International journalists’, broadcasting bodies speak out on Bulgarian National Radio controversy

The European Federation of Journalists (EFJ) and the International Federation of Journalists (IFJ) joined their affiliate, the Union of Bulgarian Journalists (UBJ), to express support to the journalists of the Bulgarian National Radio (BNR) who are facing widespread pressure from their management, the organisations said in a joint statement.

BNR has been caught up in controversy after an unprecedented incident in which the popular Horizont morning programme remained off for five hours on September 13.

Management attributed this to necessary technical maintenance but the incident has been widely linked to an attempt to dismiss veteran journalist Sylvia Velikova from the airwaves, allegedly because of her open opposition to the nomination of Ivan Geshev as sole candidate to be Bulgaria’s next Prosecutor-General.

On September 27, Bulgaria’s statutory broadcast regulator the Council for Electronic Media (CEM) called for Svetoslav Kostov to step down as director-general of BNR, just three months after having appointed him to the post.
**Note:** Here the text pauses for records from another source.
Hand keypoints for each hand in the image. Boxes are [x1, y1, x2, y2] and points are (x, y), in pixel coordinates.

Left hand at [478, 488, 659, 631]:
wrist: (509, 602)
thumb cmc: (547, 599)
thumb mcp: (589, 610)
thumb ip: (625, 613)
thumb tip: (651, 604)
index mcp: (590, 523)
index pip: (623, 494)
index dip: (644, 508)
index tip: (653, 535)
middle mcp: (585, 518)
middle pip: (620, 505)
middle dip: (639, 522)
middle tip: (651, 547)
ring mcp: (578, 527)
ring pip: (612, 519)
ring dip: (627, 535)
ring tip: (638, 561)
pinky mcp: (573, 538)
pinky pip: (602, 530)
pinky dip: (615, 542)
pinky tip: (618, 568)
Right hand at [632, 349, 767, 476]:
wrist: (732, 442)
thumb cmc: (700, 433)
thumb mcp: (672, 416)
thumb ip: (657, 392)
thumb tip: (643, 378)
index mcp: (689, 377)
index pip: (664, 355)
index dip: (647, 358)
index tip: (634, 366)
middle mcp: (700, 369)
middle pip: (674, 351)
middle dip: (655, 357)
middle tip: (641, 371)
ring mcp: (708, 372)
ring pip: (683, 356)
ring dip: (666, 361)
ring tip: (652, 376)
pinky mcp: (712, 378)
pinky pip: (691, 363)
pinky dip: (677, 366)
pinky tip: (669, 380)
Kostov has refused.

The EFJ-IFJ statement said that at a hearing after the September 13 suspension of broadcasting of Horizont, the editorial board of the radio channel had exposed the pressure exerted by Kostov “through restrictions on journalists, imposition of censorship and interference on the editorial independence”.
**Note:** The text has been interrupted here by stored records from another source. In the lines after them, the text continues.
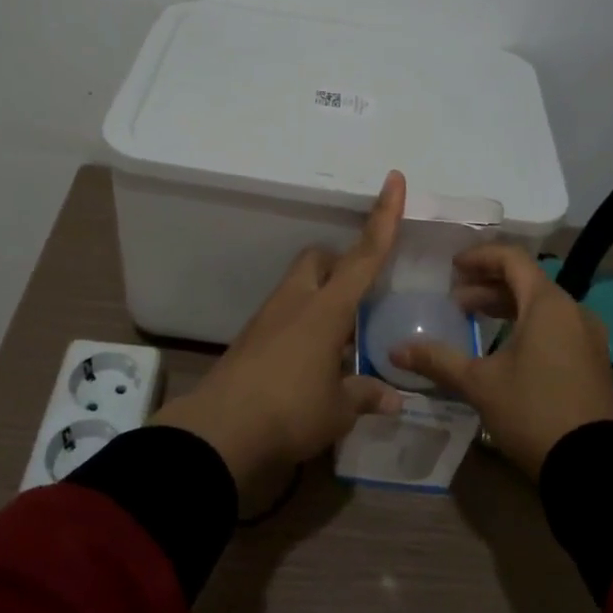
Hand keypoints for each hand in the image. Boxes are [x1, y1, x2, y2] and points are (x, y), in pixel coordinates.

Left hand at [155, 171, 407, 488]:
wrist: (218, 432)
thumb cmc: (290, 412)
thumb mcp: (338, 410)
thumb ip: (366, 395)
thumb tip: (394, 398)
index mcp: (326, 309)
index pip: (364, 255)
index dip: (384, 217)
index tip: (394, 180)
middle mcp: (296, 302)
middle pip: (318, 258)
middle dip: (340, 263)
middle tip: (360, 296)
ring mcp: (268, 318)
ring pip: (299, 285)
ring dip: (321, 297)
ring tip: (341, 339)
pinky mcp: (250, 338)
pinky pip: (283, 314)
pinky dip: (302, 323)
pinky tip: (312, 360)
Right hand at [388, 244, 612, 480]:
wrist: (592, 468)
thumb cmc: (532, 411)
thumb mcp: (479, 384)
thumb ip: (438, 360)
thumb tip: (395, 350)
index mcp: (548, 304)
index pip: (512, 259)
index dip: (480, 257)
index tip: (452, 267)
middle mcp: (574, 311)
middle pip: (527, 281)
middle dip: (488, 285)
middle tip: (456, 300)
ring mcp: (588, 337)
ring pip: (542, 306)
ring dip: (506, 306)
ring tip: (474, 320)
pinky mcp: (592, 361)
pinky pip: (556, 327)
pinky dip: (527, 325)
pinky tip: (504, 348)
The statement said that at the same hearing, Ivaylo Savov – director of Horizont Channel – testified about the pressures he suffered by outside forces on the removal of Velikova.

In an earlier statement, the European Broadcasting Union (EBU), EFJ and South East Europe Media Organisation (SEEMO) called authorities to protect the independence of public service media in Bulgaria in light of journalists’ protests in Sofia, held on September 26.

“As the EBU’s recent report on Democracy and Public Service Media clearly demonstrates, strong, independent public service media is vital for the functioning of healthy democracies,” the statement said.

As stipulated in Article 10 of the European Convention on Human Rights and Article 19 of the Universal Declaration on Human Rights, freedom of the press and freedom of expression are fundamental rights and depriving citizens of access to these resources seriously undermines democratic principles.

“Journalists must be able to exercise their professional duties free from fear of persecution and political pressure.

“We call for a swift resolution of the current crisis and ask that BNR and its staff are given the institutional and editorial freedom to fulfil their important duty to society,” the statement said.